Can't find any licensing deals DeepSeek have made, so vast majority of that will almost certainly be unlicensed data - possibly from CommonCrawl and shadow libraries.

[0]: https://patmcguinness.substack.com/p/gpt-4-details-revealed

[1]: https://github.com/deepseek-ai/DeepSeek-V3/blob/main/DeepSee...

> > > Let's not pretend these companies can't do this through normal channels.

> > I'm not sure that there really has been a normal channel [...]

> There isn't.

Then, surely it's not just pretending?

A while back, as a side project, I'd had a go at making a tool to describe photos for visually impaired users. I contacted Getty to see if I could license images for model training, and was told directly that they don't license images for machine learning. Particuarly given that I'm not massive company, I just don't think there really are any viable paths at the moment except for using web-scraped datasets.

> So they'd need to do it the old fashioned way with agreements .

I'm sceptical of whether even the largest companies would be able to get sufficient data for pre-training models like LLMs from only explicit licensing agreements.

> I don't exactly pity their herculean effort. Those same companies spend decades suing individuals for much pettier uses and building those precedent up (some covered under free use).
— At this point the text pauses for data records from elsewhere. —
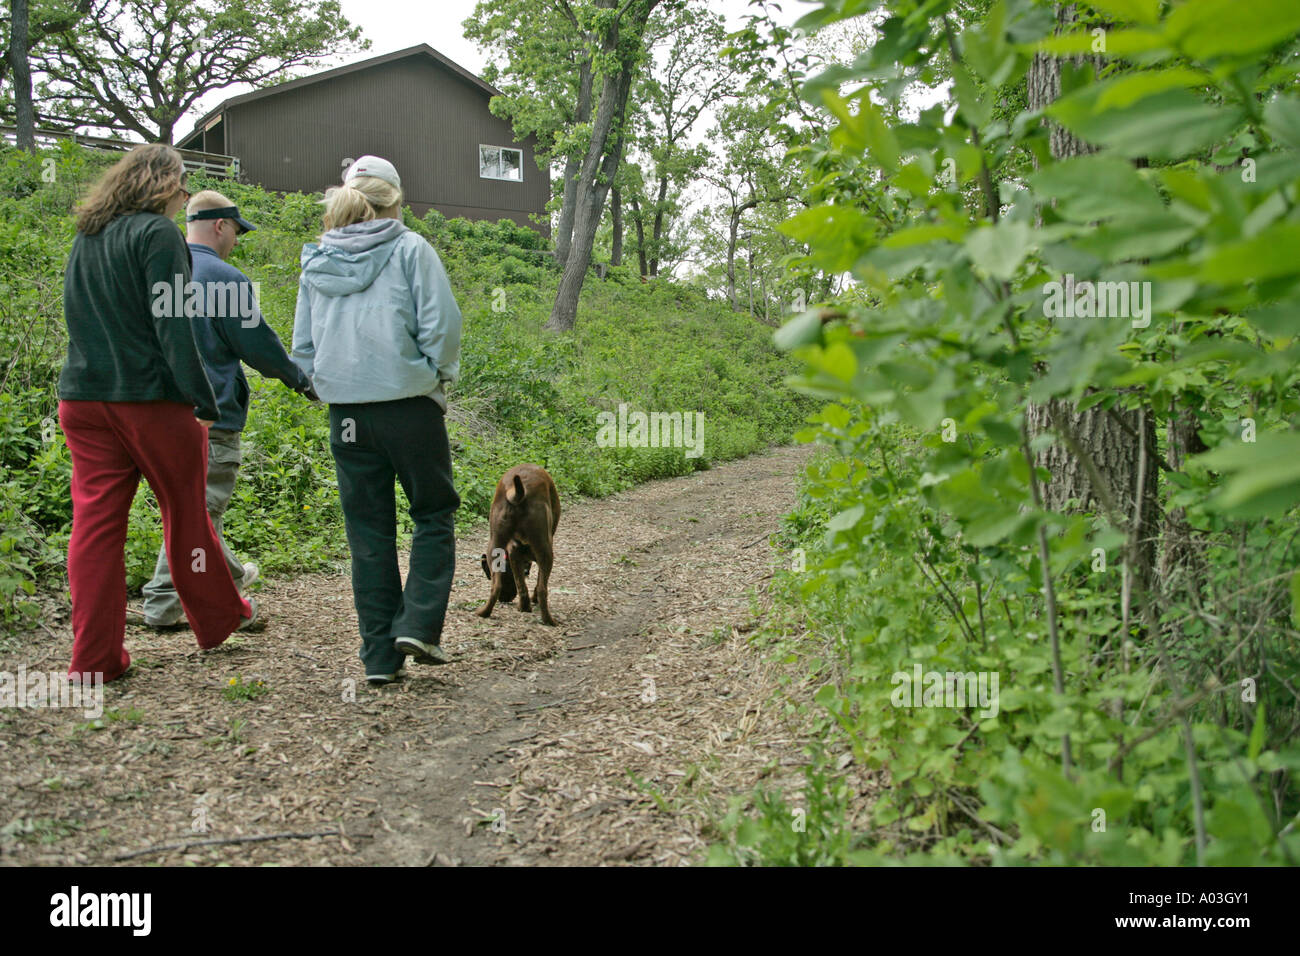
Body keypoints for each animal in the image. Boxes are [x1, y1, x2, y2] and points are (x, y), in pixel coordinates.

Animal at [478, 465, 559, 629]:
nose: (504, 599)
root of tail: (517, 494)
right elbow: (537, 581)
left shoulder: (514, 555)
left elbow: (521, 584)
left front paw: (524, 606)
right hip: (546, 552)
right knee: (543, 589)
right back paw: (548, 620)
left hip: (494, 545)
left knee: (496, 587)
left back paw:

I feel you're conflating two groups: model developers that have previously been (on average) supportive of fair-use, and media companies (such as the ones currently launching lawsuits against model training) that lobbied for stronger copyright law. Both are acting in self-interest, but I'd disagree with the idea that there was any significant switching of sides on the topic of copyright.

> Content creators now need to take extra precautions so they aren't stolen from because they don't even bother trying to respect robots.txt.

The major US players claim to respect robots.txt[2][3][4], as does CommonCrawl[5] which is what the smaller players are likely to use.

You can verify that CommonCrawl respects robots.txt by downloading it yourself and checking.

If OpenAI/etc. are lying, it should be possible for essentially anyone hosting a website to prove it by showing access from one of the IPs they use for scraping[6]. (I say IPs rather than useragent string because anyone can set their useragent string to anything they want, and it's common for malicious/poorly-behaved actors to pretend to be a browser or more common bot).

[2]: https://platform.openai.com/docs/bots

[3]: https://support.anthropic.com/en/articles/8896518-does-anthr...

[4]: https://blog.google/technology/ai/an-update-on-web-publisher...

[5]: https://commoncrawl.org/faq

[6]: https://openai.com/gptbot.json

> Was all that velocity worth it? Who benefitted from this outside of a few billipnaires? We can't even say we beat China on this.

There's been a large range of beneficial uses for machine learning: language translation, video transcription, material/product defect detection, weather forecasting/early warning systems, OCR, spam filtering, protein folding, tumor segmentation, drug discovery and interaction prediction, etc.

I think this mainly comes back to my point that large-scale pretraining is not just for LLM chatbots. If you want to see the full impact, you can't just have tunnel-vision on the most currently-hyped product of the largest companies.

> Humans inherit their data and slowly structure around that. Maybe if AI models collaborated together as humanity did, I would sympathize more with this argument.

Machine learning in general (not "OpenAI") is a fairly open and collaborative field. Source code for training/testing is commonly available to use and improve; papers documenting algorithms, benchmarks, and experiments are freely available; arXiv (Cornell University's open-access preprint repository) is the place for AI papers, opposed to paywalled journals; and it's very common to fine-tune someone's existing pretrained model to perform a new task (transfer learning) opposed to training from scratch.

I'd attribute a lot of the field's success to building off each others' work in this way. In other industries, new concepts like transformers or low-rank-adaptation might still be languishing under a patent instead of having been integrated and improved on by countless other groups.

> AI can evolve organically but it instead devolved into a thieve's den.

Unclear what you mean by organically - evolution still needs data.